* [Assigned task a]: Please put the rows below into a JSON list of strings, one string per line, covering only the part that opens with the line containing "What is the maximum value for 추세선 (Trend)?" and closes with the final line of the rows. Skip blank lines and leave the pictures out.

When equipment accept the connection, it will send the connected event to our PrimaryIn.

The rest of the following code, shows how to handle the reply or acknowledgement from equipment and continue the daisy chain execution until it hits the final line. 

// Secondary Event Handler
    private void OnSecondaryIn(object sender, SECsSecondaryInEventArgs e) {
        switch (e.EventId) {
            case SecondaryEventType.EstablishCommunicationReply: 
		// S1F14. Replies from S1F13 message 
                // Check if equipment accept our S1F13 request
                if (e.Outputs.DataItem["Ln"]["COMMACK"].Value.ToString()  == "0")  { 
		    // 0 means OK
                    Logger("Establish Communication accepted");
                    // Check if it is a Initialization Chain Context
                    if (e.Tag.Equals(InitializationChainContext)) {
                        // Continue our initialization
 
                        // Keep setting the Daisy Chain context
                        hostController.Tag = InitializationChainContext;
 
                        Logger("Step 4: Synchronous Host current date 
			and time with Equipment");
                        hostController.DateTimeSetRequest(); 
                    }
                }
                else
                    Logger("Establish Communication not accepted.

* [Assigned task b]: In the code excerpt, which method does the host call to carry out Step 4?

* [Supplied data]:
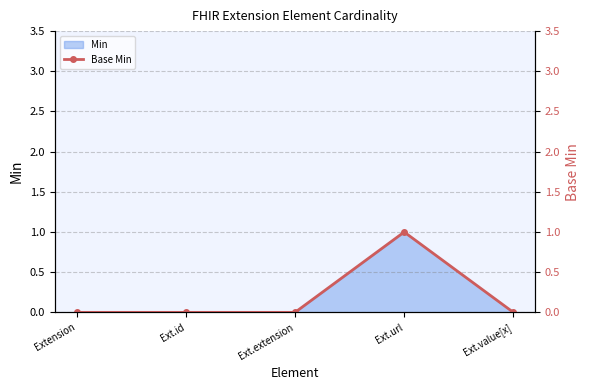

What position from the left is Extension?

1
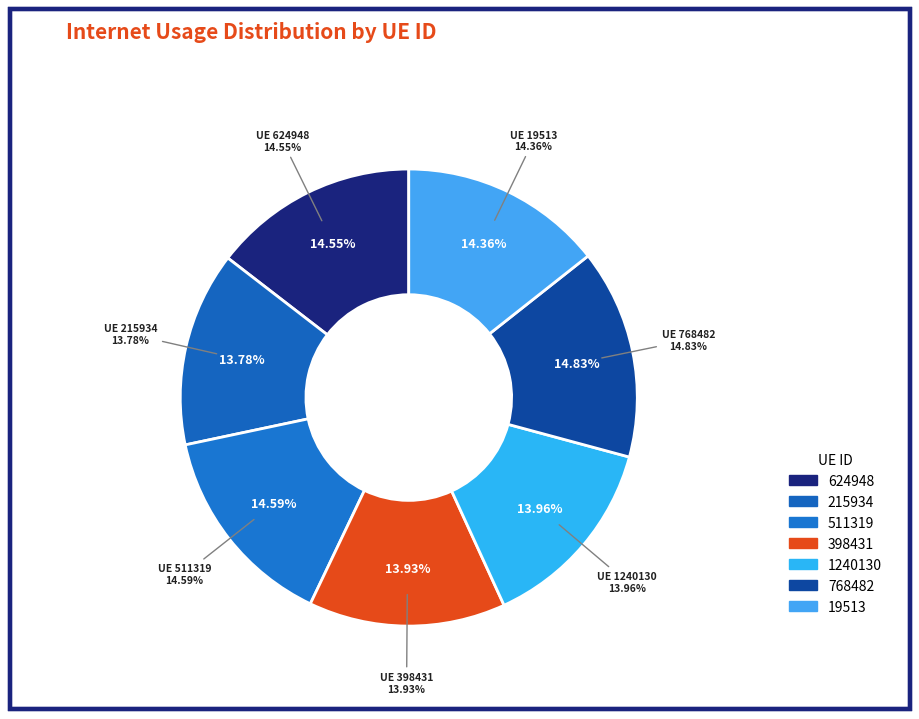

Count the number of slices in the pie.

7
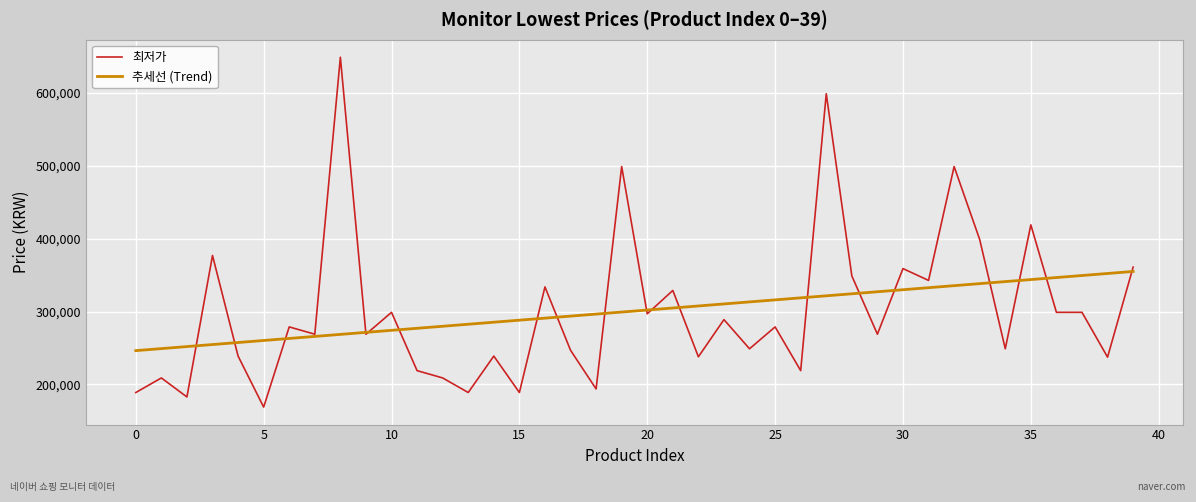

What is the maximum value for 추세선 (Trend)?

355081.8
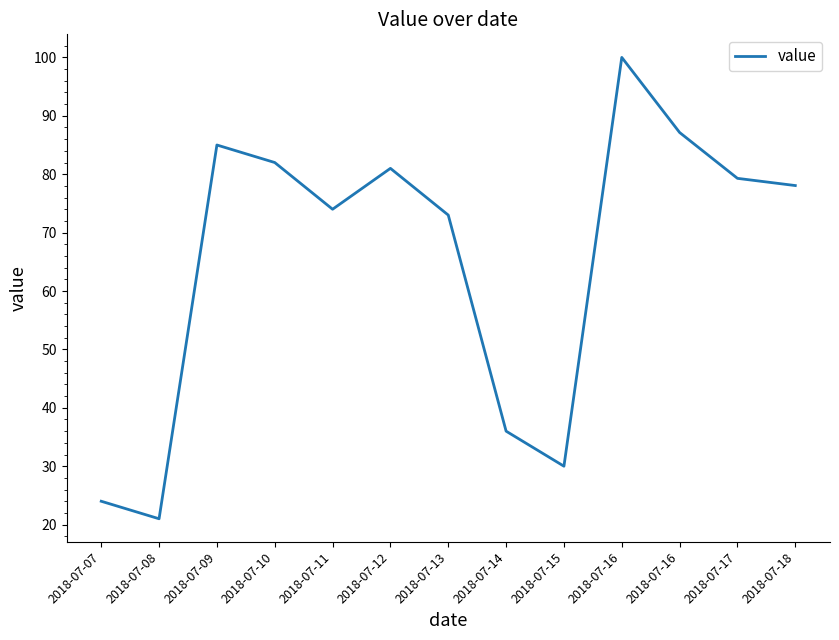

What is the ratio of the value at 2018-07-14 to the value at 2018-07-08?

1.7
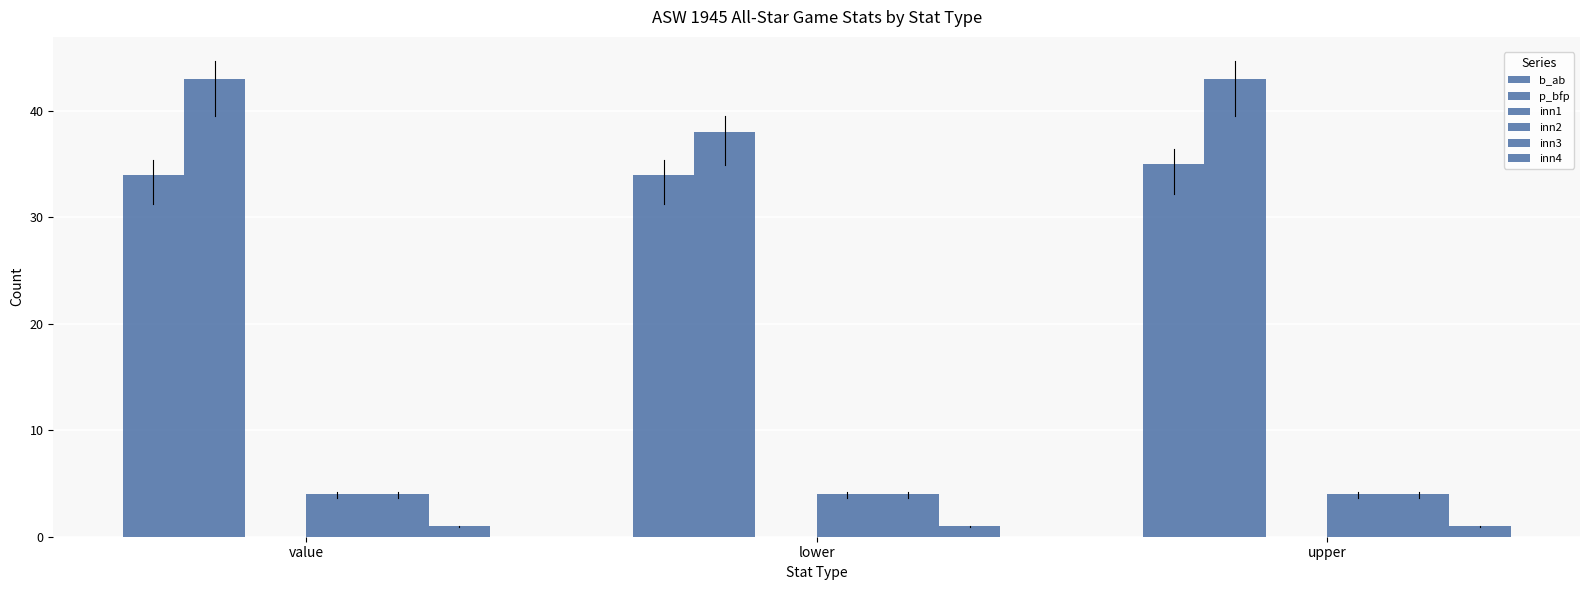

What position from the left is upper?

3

* [Your response a]:
[
  "What is the maximum value for 추세선 (Trend)?",
  "355081.8",
  "What is the ratio of the value at 2018-07-14 to the value at 2018-07-08?",
  "1.7",
  "What position from the left is upper?",
  "3"
]

* [Your response b]: hostController.DateTimeSetRequest()